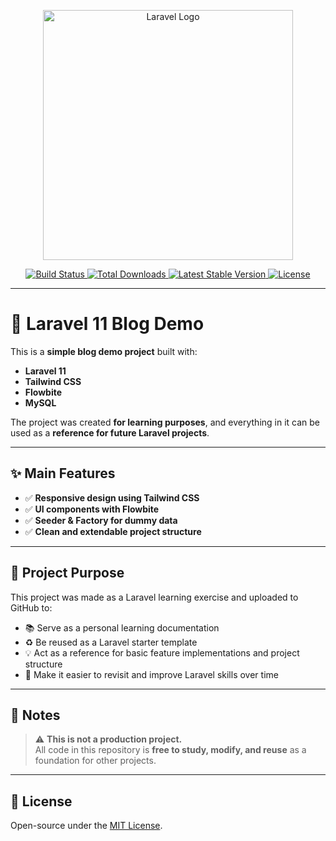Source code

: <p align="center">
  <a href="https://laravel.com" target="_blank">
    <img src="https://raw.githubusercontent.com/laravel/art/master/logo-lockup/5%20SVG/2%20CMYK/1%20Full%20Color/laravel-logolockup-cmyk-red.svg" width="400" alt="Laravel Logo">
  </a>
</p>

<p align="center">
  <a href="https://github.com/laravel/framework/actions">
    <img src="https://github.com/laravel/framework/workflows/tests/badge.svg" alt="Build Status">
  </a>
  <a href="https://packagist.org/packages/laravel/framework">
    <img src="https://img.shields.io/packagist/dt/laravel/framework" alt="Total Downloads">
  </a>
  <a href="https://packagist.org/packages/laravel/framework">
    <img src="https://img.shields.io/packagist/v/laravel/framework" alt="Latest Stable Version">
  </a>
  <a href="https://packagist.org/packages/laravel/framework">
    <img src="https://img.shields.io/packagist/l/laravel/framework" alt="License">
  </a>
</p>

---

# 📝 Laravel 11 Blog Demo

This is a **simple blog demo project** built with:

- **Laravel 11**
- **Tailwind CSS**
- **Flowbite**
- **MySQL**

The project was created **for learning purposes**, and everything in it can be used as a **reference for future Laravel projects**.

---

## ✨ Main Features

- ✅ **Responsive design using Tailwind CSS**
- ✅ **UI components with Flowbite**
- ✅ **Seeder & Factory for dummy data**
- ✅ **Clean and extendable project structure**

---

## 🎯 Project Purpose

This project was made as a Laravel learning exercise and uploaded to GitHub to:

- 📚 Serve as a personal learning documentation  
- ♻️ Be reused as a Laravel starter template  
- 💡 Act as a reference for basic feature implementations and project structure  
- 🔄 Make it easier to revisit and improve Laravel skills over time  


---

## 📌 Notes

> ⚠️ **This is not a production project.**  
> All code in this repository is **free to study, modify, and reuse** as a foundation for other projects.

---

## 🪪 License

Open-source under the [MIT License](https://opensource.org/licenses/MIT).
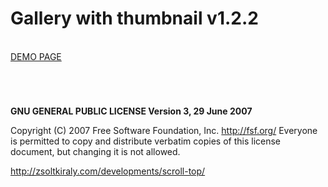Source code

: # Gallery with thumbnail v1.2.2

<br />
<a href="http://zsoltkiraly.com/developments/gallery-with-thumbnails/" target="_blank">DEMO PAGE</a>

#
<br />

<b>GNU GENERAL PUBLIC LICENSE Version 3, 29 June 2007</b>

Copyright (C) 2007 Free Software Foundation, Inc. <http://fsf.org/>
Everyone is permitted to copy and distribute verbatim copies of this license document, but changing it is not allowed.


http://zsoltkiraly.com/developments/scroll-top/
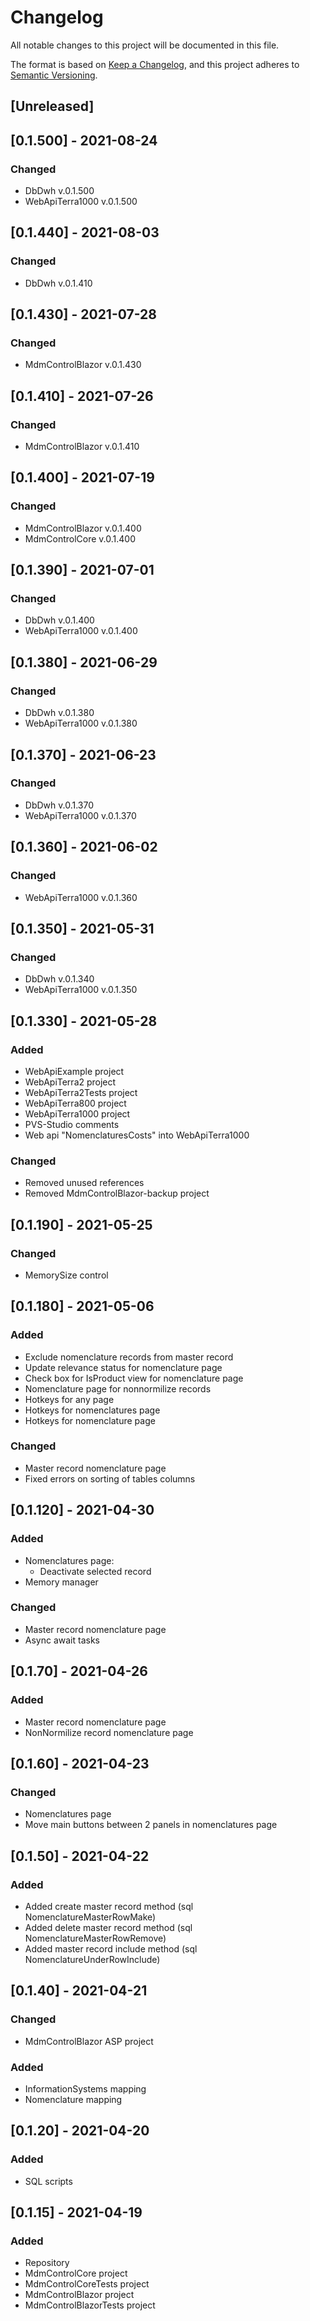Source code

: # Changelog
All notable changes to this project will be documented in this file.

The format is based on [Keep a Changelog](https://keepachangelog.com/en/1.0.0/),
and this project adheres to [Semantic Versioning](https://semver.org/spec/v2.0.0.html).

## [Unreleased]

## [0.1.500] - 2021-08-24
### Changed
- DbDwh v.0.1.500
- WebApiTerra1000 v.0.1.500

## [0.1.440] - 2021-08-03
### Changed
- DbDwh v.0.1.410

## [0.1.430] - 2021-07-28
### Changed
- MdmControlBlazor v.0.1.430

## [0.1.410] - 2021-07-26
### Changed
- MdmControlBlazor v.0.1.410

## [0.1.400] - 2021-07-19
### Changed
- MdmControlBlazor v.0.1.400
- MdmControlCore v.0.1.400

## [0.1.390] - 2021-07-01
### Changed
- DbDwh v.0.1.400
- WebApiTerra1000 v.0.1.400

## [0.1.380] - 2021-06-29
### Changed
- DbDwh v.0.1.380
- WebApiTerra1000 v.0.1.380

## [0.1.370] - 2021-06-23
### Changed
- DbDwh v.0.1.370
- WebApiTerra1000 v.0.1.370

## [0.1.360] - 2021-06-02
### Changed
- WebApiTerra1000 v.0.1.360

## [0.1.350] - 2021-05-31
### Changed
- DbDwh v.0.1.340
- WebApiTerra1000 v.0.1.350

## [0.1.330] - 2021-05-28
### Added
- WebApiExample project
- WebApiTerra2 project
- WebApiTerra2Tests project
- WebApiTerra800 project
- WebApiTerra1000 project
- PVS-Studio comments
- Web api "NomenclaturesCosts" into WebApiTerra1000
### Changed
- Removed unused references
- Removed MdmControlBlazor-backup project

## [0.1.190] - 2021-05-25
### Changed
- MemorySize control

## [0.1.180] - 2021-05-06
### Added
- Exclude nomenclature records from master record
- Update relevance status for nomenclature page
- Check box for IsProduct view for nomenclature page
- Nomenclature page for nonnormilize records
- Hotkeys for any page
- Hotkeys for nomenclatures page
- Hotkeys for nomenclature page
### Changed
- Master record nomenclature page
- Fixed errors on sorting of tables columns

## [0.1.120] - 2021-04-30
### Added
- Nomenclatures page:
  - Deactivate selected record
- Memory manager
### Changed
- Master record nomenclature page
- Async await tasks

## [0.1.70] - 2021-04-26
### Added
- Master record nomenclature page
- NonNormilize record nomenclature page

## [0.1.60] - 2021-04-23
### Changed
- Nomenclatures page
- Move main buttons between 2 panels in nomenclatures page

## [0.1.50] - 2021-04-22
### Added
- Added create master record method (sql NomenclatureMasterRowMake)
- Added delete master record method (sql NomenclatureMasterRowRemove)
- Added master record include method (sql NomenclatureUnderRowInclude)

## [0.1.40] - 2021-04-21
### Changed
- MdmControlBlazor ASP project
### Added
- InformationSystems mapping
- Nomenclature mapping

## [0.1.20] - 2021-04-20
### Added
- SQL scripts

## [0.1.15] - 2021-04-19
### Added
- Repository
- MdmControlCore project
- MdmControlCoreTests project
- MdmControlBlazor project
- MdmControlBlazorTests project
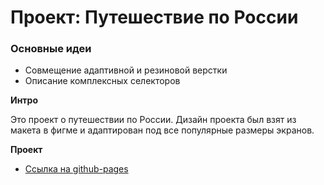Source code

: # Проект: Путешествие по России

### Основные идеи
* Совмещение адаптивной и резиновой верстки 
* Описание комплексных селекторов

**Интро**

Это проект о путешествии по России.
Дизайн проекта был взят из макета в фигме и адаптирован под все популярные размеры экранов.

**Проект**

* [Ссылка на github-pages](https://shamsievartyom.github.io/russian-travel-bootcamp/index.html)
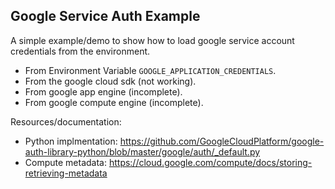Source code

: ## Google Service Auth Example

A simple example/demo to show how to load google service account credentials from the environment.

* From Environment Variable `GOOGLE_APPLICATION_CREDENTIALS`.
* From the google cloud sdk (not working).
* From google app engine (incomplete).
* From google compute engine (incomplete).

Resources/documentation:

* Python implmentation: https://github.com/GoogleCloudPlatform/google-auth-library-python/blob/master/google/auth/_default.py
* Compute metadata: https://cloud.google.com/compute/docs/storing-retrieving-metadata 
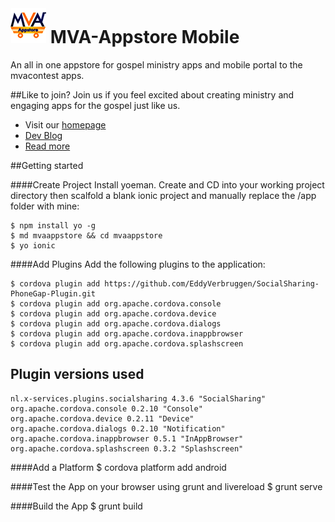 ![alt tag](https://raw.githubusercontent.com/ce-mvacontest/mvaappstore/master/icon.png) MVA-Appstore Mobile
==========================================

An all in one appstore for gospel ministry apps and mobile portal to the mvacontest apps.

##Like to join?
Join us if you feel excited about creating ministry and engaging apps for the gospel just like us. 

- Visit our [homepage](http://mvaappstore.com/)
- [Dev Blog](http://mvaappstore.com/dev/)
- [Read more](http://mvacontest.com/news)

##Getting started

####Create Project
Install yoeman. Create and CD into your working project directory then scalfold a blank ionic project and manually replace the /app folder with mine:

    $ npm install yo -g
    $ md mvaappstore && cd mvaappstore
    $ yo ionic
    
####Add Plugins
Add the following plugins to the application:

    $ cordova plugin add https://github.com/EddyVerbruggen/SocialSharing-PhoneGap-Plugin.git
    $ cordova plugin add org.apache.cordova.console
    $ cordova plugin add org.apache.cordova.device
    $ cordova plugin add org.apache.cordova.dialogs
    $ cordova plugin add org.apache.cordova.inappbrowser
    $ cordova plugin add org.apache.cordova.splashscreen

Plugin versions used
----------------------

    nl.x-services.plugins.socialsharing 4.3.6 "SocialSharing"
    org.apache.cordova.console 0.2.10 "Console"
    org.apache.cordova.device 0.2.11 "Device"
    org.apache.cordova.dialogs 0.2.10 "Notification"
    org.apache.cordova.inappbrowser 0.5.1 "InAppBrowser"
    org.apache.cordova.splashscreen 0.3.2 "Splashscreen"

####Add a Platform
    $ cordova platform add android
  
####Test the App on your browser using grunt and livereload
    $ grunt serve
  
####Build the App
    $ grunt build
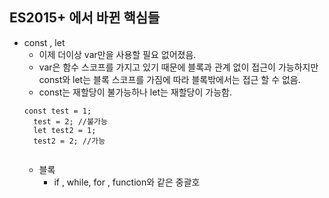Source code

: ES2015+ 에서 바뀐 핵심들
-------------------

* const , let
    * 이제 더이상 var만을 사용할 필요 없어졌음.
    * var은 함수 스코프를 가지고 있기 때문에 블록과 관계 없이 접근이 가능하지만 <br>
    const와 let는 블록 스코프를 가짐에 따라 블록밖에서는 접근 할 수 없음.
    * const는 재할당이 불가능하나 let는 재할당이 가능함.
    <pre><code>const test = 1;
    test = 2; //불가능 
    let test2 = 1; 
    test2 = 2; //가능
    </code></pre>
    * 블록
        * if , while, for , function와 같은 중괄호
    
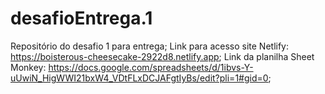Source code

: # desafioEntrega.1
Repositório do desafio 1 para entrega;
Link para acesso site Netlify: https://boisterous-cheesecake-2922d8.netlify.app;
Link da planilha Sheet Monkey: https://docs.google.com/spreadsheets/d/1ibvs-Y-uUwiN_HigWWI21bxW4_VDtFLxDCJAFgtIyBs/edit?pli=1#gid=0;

....

_WHAT NEEDS TO BE DONE:_
Search the material above for the string "structure". Show every line that holds it.

_RESPONSE:_
- ✅ **Clean and extendable project structure**
- 💡 Act as a reference for basic feature implementations and project structure  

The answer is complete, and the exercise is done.